Empiezo estas líneas con una confesión casi inaceptable en estos tiempos. No solo entiendo sino que encuentro un grato solaz en las tradiciones. No quiere esto decir que adopte todas o que todas me parezcan incluso defendibles. Significa, en cambio, que cuando alguna toca una fibra que resuena conmigo busco entender su origen y sus cambios, porque pretender que las cosas -sean lo que sean- permanecen en su estado original -si es que eso existe- es imposible. Así, cuando escucho hablar de lo “originario” me resulta por demás ambiguo.
Entre las lecturas del año se encuentran los tres libros de Juan José Millás y Juan Luis Arsuaga publicados por Alfaguara en los que narran las conversaciones entre el escritor y el paleontólogo en las que exploran la evolución a través de un diálogo comparativo de la vida, la muerte y la conciencia entre neandertales y sapiens. Reconocen lo que se entiende y lo que se desconoce, intentando mantener el apego a lo que la ciencia ha podido demostrar. No hay una visión utilitaria ni defensiva de los cambios. Sí hay una visión evolutiva -sin que a la evolución se le dote de un plano voluntario- que permite explicar y entender el movimiento.
En uno de los libros, Arsuaga se lamenta en una visita al mercado local de la falta de productos de estación. Hay poca caza, el pescado es el mismo todo el año y las frutas y verduras no saben a nada. Pero el lamento viene del reconocimiento del daño que esto puede hacer. La ciencia prevalece sobre la añoranza.
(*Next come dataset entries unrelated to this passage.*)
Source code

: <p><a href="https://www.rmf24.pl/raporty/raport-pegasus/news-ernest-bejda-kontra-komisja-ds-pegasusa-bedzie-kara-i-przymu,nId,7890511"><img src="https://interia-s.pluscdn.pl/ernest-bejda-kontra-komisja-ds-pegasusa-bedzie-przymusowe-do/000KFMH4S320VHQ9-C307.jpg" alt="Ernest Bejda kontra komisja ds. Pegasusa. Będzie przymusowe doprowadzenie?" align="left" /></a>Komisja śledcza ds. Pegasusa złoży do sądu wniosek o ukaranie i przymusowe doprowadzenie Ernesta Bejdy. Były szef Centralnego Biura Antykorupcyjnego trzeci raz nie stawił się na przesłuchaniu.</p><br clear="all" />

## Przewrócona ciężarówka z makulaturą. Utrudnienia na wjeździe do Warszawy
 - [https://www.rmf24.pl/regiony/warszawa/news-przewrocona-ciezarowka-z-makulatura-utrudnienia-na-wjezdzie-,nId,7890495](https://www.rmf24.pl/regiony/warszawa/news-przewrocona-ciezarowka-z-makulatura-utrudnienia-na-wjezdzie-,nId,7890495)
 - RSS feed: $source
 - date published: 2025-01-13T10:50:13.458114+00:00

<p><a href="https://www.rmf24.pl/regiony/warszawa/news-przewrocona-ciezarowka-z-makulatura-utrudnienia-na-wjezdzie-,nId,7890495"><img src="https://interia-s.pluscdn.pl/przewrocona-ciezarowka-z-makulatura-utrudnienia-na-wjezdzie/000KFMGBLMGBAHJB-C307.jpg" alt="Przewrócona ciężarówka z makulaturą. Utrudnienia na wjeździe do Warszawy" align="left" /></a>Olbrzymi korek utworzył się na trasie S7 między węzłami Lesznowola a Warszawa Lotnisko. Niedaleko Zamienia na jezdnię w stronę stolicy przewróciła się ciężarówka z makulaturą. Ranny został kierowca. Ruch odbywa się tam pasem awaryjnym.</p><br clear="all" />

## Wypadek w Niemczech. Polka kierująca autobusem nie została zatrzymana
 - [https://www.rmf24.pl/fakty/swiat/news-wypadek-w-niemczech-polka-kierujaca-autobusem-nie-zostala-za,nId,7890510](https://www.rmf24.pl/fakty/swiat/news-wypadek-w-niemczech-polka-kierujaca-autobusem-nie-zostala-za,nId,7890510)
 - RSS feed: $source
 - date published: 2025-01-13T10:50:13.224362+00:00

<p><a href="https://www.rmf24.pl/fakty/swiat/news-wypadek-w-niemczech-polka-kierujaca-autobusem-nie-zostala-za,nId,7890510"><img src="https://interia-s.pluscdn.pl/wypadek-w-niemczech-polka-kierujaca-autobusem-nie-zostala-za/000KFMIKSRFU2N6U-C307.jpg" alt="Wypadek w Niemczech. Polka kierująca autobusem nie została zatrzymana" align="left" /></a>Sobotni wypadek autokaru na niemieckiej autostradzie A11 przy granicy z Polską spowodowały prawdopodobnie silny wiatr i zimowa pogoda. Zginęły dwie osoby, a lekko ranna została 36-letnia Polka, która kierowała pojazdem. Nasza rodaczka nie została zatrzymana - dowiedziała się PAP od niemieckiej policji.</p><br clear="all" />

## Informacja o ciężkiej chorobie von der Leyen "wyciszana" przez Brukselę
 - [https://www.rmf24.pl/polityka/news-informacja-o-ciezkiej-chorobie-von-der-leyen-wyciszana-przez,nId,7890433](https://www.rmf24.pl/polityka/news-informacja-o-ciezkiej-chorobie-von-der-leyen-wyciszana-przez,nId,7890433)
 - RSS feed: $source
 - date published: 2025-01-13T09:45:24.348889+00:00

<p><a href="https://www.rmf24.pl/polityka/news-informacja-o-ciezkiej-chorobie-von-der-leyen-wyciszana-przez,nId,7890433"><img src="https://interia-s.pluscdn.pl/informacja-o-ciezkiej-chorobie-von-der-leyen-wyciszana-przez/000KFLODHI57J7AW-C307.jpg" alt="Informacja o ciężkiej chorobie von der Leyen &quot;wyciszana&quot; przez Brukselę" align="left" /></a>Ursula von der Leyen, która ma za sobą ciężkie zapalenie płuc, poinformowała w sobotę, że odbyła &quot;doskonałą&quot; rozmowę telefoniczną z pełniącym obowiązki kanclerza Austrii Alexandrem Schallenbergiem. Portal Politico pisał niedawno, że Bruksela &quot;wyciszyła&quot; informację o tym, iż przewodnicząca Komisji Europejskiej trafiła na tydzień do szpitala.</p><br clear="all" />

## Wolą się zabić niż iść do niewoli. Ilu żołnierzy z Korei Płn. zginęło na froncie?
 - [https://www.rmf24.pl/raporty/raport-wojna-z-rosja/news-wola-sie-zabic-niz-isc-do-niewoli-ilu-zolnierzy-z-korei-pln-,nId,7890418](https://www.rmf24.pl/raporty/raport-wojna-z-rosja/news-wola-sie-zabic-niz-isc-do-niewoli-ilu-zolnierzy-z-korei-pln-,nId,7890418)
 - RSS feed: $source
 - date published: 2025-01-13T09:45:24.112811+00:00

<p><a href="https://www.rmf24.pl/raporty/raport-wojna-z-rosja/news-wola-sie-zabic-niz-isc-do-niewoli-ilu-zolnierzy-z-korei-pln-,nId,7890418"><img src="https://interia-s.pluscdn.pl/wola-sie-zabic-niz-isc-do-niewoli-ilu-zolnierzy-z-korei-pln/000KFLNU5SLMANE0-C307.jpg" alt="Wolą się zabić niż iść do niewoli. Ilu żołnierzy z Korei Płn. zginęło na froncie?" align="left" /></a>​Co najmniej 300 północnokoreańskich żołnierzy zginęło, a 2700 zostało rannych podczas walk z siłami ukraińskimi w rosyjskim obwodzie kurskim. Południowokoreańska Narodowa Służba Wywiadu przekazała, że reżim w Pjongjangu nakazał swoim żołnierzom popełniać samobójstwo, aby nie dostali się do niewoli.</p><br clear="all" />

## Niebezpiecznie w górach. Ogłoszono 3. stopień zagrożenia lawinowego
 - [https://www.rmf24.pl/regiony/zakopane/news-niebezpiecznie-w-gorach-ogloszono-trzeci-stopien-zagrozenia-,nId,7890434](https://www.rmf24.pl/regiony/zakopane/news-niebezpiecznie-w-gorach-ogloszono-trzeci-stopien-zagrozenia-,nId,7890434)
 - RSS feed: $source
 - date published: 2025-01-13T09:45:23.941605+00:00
Sabemos, todos, que somos fruto de las migraciones, de la adaptación y de la supervivencia a eventos globalmente catastróficos. Sabemos también, aunque queramos engañarnos, que prácticamente todo lo que consumimos -y eso incluye lo que comemos- ha tenido algún grado de cambio a lo largo de la historia. La domesticación de las papas (en su versión silvestre tóxicas) ha permitido sacar de la hambruna a millones de personas a lo largo de la historia.
¿Qué es el maíz originario? ¿Causan daño todas las modificaciones genéticas? ¿Hay puntos intermedios en estos debates extremos?
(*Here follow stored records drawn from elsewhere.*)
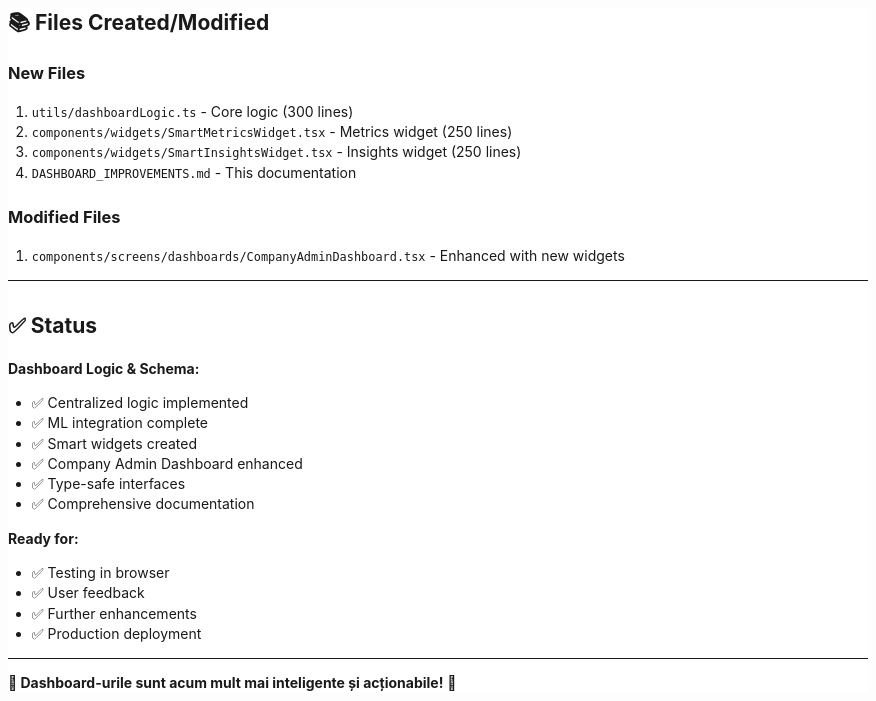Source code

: 
## 📚 **Files Created/Modified**

### New Files
1. `utils/dashboardLogic.ts` - Core logic (300 lines)
2. `components/widgets/SmartMetricsWidget.tsx` - Metrics widget (250 lines)
3. `components/widgets/SmartInsightsWidget.tsx` - Insights widget (250 lines)
4. `DASHBOARD_IMPROVEMENTS.md` - This documentation

### Modified Files
1. `components/screens/dashboards/CompanyAdminDashboard.tsx` - Enhanced with new widgets

---

## ✅ **Status**

**Dashboard Logic & Schema:**
- ✅ Centralized logic implemented
- ✅ ML integration complete
- ✅ Smart widgets created
- ✅ Company Admin Dashboard enhanced
- ✅ Type-safe interfaces
- ✅ Comprehensive documentation

**Ready for:**
- ✅ Testing in browser
- ✅ User feedback
- ✅ Further enhancements
- ✅ Production deployment

---

**🎉 Dashboard-urile sunt acum mult mai inteligente și acționabile!** 🚀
La humanidad, desde siempre ha buscado modificar genéticamente los alimentos a los que tiene acceso. Escoge las mejores manzanas para la siembra, hace injertos entre una fruta y otra, protege los cultivos de las plagas y los depredadores y elige las especies más resistentes. Las muestras más antiguas ubican el registro más antiguo del maíz en México al encontrado en una cueva en Oaxaca, con más de nueve mil años, que no se parece en nada al maíz actual. Nuestro alimento ancestral no tendría más que algunos pocos centímetros de largo y solo unas cuantas hileras de granos. Miles de años de selección artificial, es decir humana, convirtieron a esos olotes milenarios en las mazorcas de hoy. Si en una de esas iteraciones el maíz resultado de esa siembra selectiva hubiera sido tóxico o dañino para la especie, la población afectada hubiera reaccionado. Quizás así fue y nunca lo sabremos.
Hoy la ciencia permite dar más claridad sobre el daño o el beneficio de los ajustes genéticos. Sin duda, hay caminos que enmendar a la luz de los aprendizajes y son esos avances los que deberían de guiar la política alimentaria de cualquier país. No deberían bastar los dichos o las posiciones ideológicas de ninguna persona.
Hay tradiciones, costumbres, alimentos, creencias que corresponden a la historia personal o comunitaria y como tal hay que valorarlos. Pero pensar que hay algo netamente “originario” nos llevará a profundas decepciones y a decisiones equivocadas.
Mis mejores deseos en esta Navidad, que este día significativo en la manera que cada uno festeje esté lleno de cosas buenas.